|M.Sc Student||Zuriel Yoav|
|Subject||Efficient Lock-Free Durable Sets|
|Department||Department of Computer Science||Supervisors||Professor Erez Petrank|
|Dr. Nachson Cohen|
|Full Thesis text|
Recently Intel released a new hardware component, Non-volatile memory, promising comparable access latencies to the traditional DRAM while making the data written on it persistent, resilient to power outages. As a result, non-volatile memory is expected to co-exist or even replace DRAM in upcoming architectures. Durable concurrent data structures for non-volatile memories are essential building blocks for constructing adequate software for use with these architectures.
In this paper, we propose a new approach for durable concurrent sets. Using this approach we design two novel techniques to create durable linearizable data structures.
We use these techniques to build three different kinds of sets from existing lock-free sets: linked list, hash map, and skip list. Our techniques yield the most efficient durable hash tables available today.
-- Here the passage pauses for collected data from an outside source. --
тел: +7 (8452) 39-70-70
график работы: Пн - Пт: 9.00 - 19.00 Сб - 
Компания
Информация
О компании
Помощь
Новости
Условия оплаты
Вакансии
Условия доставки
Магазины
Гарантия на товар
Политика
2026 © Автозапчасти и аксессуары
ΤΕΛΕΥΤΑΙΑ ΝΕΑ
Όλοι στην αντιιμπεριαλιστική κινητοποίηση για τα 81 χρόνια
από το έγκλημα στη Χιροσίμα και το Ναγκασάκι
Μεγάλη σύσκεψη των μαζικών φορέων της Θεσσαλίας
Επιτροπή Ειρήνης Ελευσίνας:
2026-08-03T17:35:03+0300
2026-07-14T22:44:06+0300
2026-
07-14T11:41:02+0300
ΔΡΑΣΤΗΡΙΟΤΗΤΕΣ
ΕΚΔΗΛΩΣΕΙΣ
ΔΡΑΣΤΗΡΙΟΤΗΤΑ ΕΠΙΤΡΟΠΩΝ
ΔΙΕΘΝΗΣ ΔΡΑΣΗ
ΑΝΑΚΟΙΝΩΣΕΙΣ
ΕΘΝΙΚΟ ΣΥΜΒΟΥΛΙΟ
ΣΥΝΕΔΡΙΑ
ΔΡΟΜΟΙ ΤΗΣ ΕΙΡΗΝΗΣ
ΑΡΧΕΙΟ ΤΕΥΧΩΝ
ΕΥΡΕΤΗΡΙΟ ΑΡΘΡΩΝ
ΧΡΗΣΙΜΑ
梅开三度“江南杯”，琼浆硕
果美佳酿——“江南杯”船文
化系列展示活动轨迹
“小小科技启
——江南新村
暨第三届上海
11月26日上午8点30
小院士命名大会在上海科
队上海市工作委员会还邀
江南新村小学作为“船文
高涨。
We ran three different tests on a 64-core AMD platform to obtain a better understanding of the different sets: scalability test, key range test, and workload test. The evaluation shows a performance improvement factor of 3.3x over the existing state-of-the-art hash map with 32 concurrent threads. To go with the new durable data structures, we extend an existing memory manager to work with persistent memory.
The correctness of concurrent data structures is not trivial and thus a full correctness proof is provided for both lists proving durable linearizability and lock-freedom.